Step 4: Trim the Main Stem
If you want to keep your plant at a certain height, trim the top of the plant off when it reaches that height. Once you’ve done this, your plant won’t send any new growth from the top. Instead, its new growth will all be horizontal, branching out from secondary stems.
Step 5: Keep Pruning Regularly
If you’re going for a bushier rubber plant, you can train it by trimming the branches just above a pair of leaves where you want it to look denser. When you cut a branch, it should push out at least two new branches from that spot.
For a visual demonstration of pruning a tall rubber tree, check out how this YouTuber does it:
How to Take a Cutting From a Rubber Plant?
Pruning your rubber plant not only gives it an ideal shape but also provides a great opportunity for propagating. This is best done at the beginning of the growing season to ensure that the cutting will root and establish quickly.
A good rubber plant cutting should be around six inches long and have four or more leaf nodes. A leaf node is an area where new buds will grow from and looks like a little bump on the stem.
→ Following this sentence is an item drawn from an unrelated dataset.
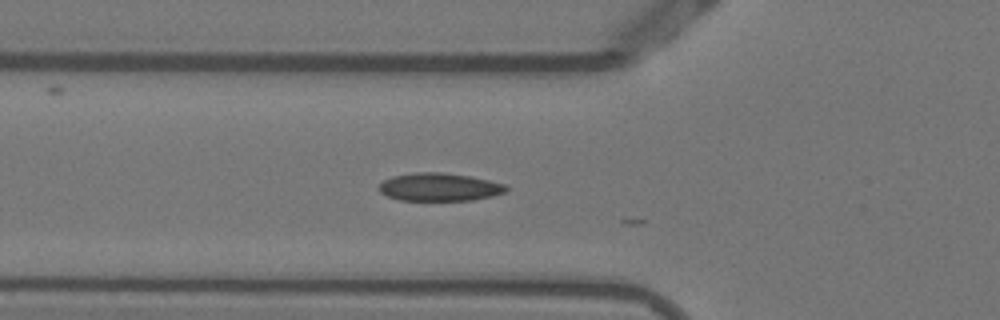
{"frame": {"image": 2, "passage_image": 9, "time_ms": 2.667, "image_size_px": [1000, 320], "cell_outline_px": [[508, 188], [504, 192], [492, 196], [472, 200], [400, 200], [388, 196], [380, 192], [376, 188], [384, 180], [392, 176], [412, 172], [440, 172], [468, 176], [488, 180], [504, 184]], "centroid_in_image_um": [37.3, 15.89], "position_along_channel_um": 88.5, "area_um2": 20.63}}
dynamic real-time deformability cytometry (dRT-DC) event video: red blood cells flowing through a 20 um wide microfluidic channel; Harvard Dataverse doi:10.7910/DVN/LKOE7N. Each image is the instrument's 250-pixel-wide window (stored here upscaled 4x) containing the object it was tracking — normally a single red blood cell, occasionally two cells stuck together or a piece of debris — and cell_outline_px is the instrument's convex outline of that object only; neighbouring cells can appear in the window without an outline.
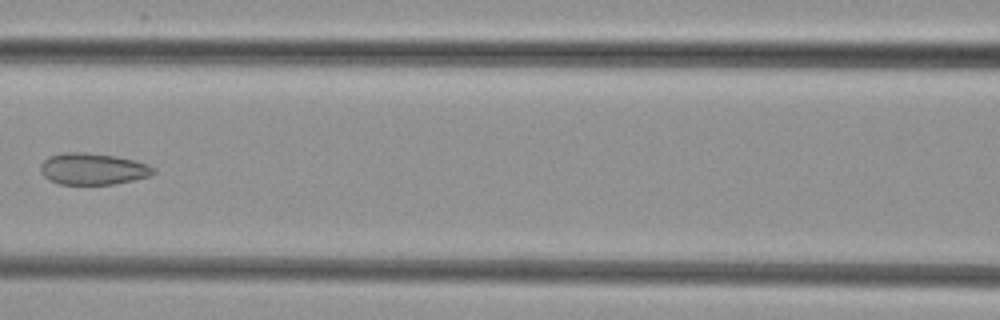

Once you find a good candidate, remove the cutting with a straight, diagonal cut right under the lowest node. If the cutting is dripping with sap, you can gently blot the stem with a paper towel until it stops.
Next, remove the lowest leaves from the stem of the cutting. Place the cutting in a small pot filled with potting mix. To maximize your chance of success, dip the cutting into rooting hormone first.
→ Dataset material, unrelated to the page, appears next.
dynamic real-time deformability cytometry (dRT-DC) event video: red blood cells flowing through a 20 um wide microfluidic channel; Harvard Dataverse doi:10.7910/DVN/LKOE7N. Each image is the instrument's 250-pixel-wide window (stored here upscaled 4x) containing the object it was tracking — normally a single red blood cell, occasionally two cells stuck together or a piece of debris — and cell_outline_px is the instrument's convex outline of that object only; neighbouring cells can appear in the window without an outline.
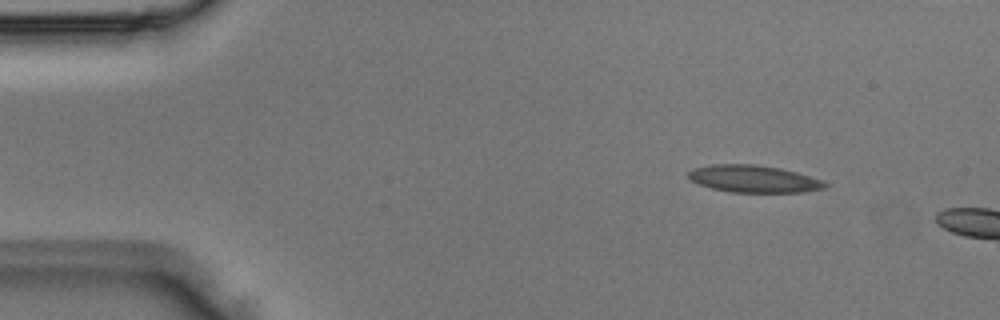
{"species": "Egyptian fruit bat (a non-hibernating species)", "species_latin": "Rousettus aegyptiacus", "temperature_condition": "room temperature", "stored_images_in_passage": 2, "camera_frame_rate_fps": 3000, "um_per_image_px": 0.085, "animal": {"sex": "male"}, "frame": {"image": 1, "passage_image": 1, "time_ms": 0.0, "image_size_px": [1000, 320], "cell_outline_px": [[832, 184], [828, 188], [800, 192], [732, 192], [712, 188], [688, 180], [688, 172], [692, 168], [712, 164], [756, 164], [780, 168], [796, 172], [824, 180]], "centroid_in_image_um": [64.1, 15.2], "position_along_channel_um": 20.9, "area_um2": 21.91}}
The cutting should be kept in really bright, indirect sun. To create a humid environment for the new cutting, you can place an open zip-top plastic bag over the pot. Your rubber tree cutting should start to take root within a month.
Taller rubber plants can also be propagated via air layering, which involves getting roots to form on a plant stem while it’s still attached to the original plant.
Learning how to prune any houseplant can involve a lot of trial and error. But fortunately, rubber plants are resilient, customizable plants once you learn how to care for them and prune them properly.
If you make a mistake with pruning or prune too much, you can always use a cutting to start a new plant.